For the records below, say how many lines contain the string "Shiv". Give no other text.

(Revision comparison data)
################

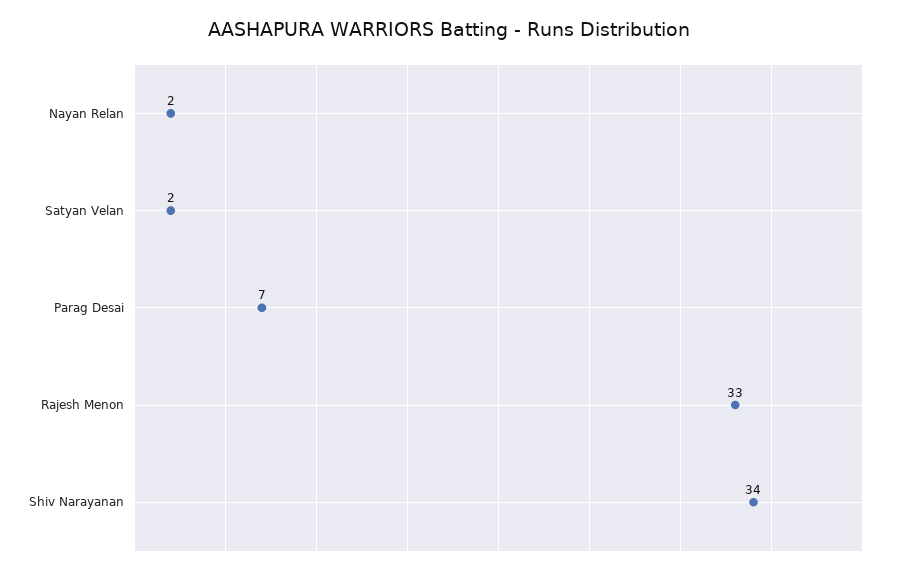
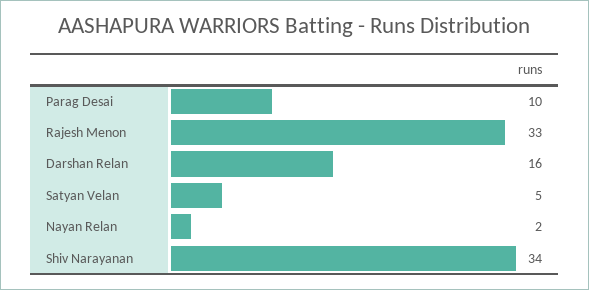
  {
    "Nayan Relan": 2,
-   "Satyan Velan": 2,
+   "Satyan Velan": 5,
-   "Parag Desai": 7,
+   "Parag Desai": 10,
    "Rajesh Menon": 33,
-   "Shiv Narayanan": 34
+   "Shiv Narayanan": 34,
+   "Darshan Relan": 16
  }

################

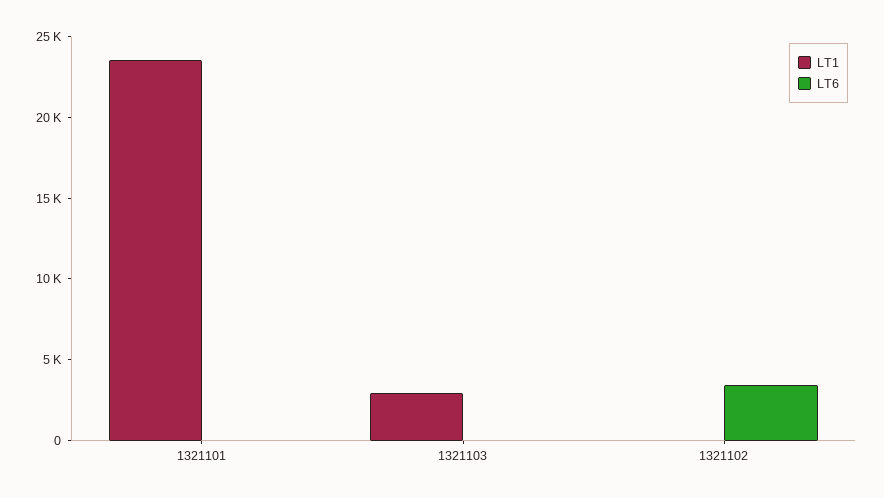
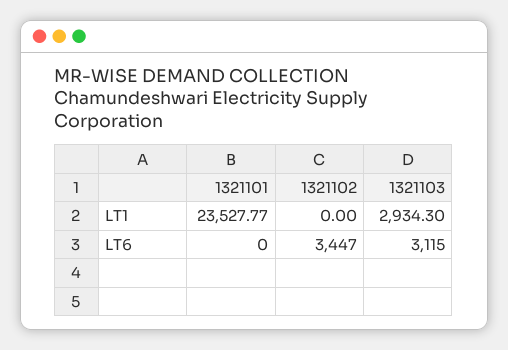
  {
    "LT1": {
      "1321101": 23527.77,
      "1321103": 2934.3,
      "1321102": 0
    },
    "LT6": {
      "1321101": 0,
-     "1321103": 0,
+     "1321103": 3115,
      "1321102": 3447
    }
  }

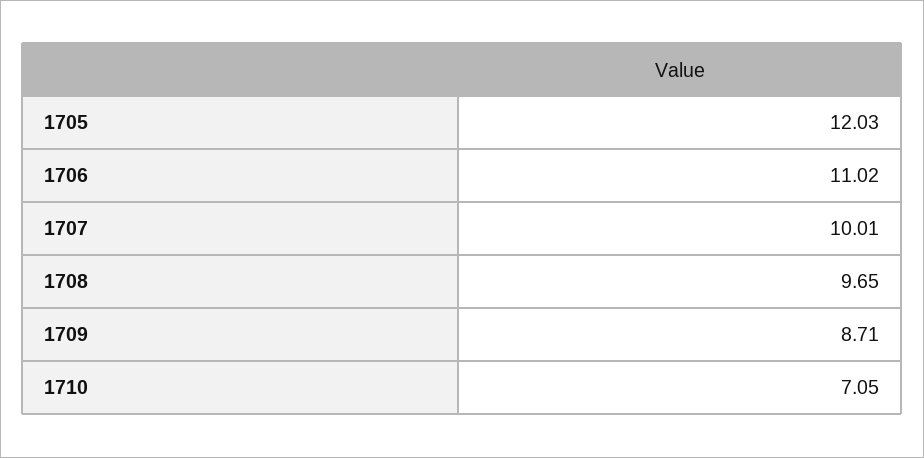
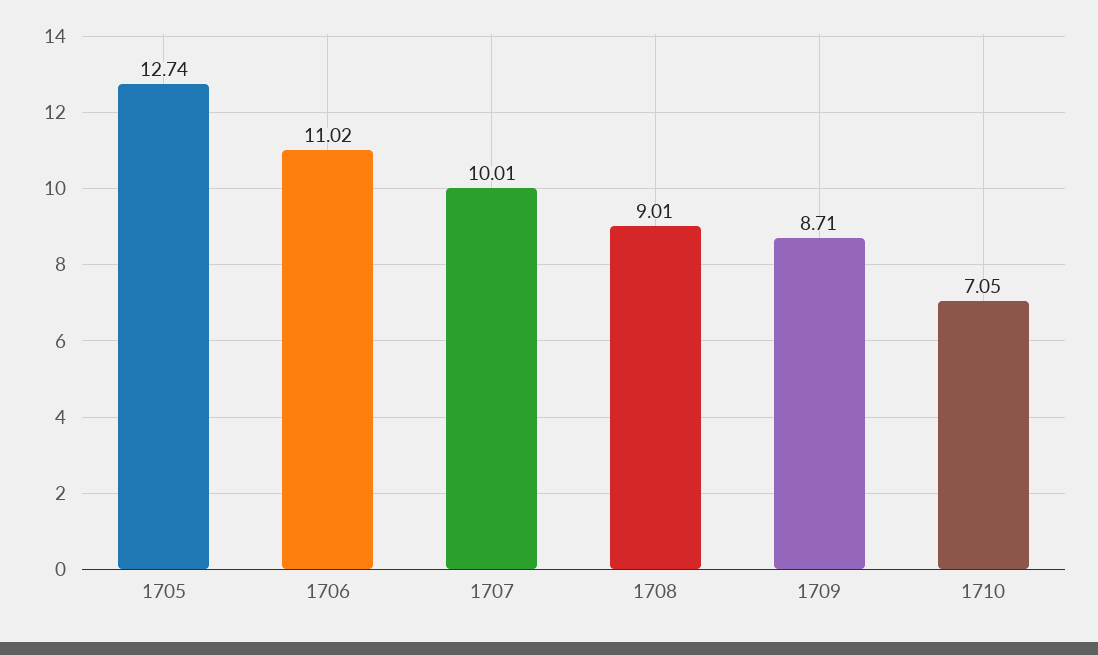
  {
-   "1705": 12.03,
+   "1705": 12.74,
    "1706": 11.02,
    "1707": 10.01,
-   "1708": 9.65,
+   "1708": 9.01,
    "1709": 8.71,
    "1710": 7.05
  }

################

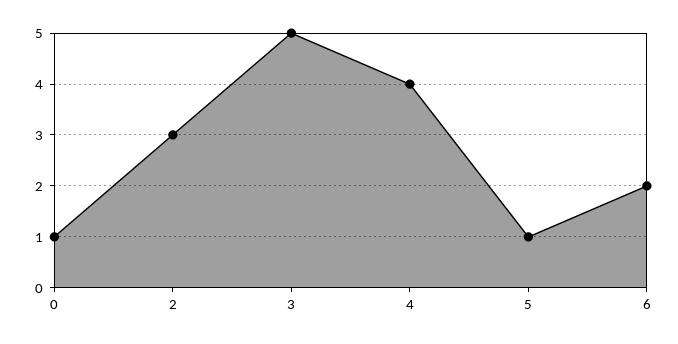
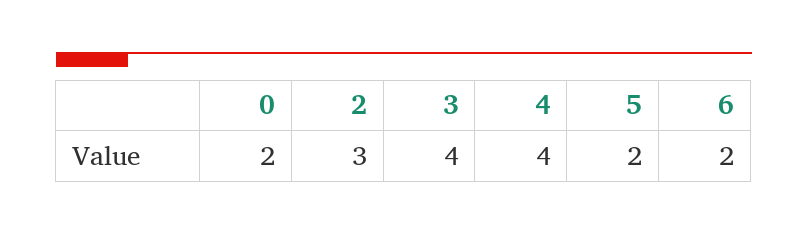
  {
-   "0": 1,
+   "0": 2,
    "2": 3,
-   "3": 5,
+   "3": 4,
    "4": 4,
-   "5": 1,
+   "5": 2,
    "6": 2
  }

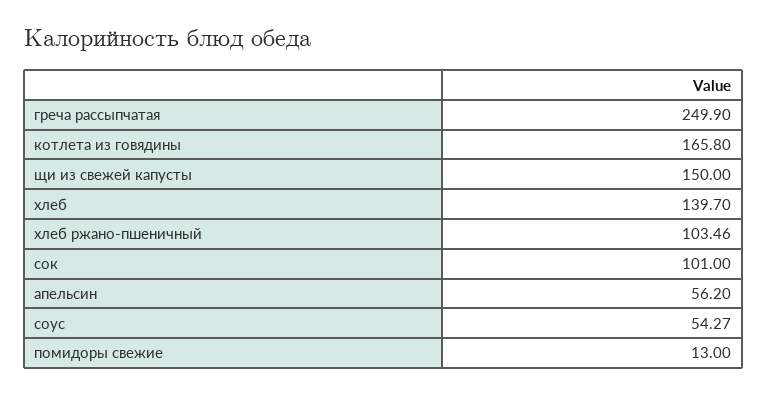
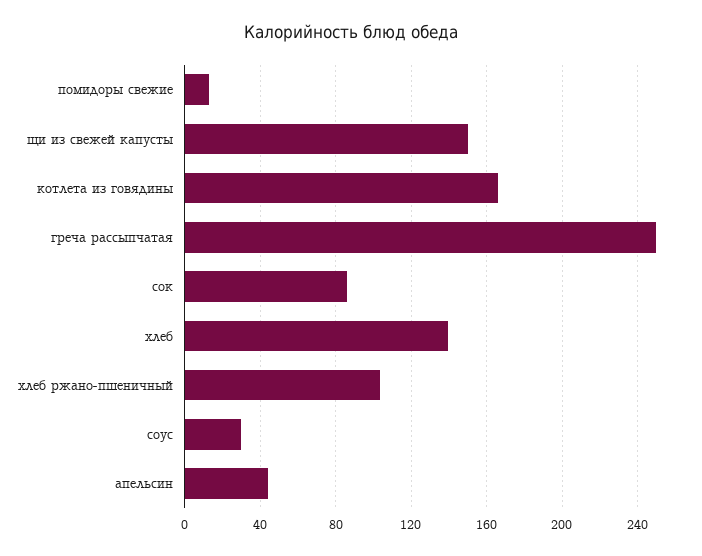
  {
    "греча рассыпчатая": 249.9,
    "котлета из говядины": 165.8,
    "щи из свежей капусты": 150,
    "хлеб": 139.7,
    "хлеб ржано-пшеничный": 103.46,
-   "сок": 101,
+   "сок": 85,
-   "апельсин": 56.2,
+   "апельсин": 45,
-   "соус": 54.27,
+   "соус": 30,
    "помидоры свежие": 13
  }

################

RESPONSE FOR THIS EXERCISE:
2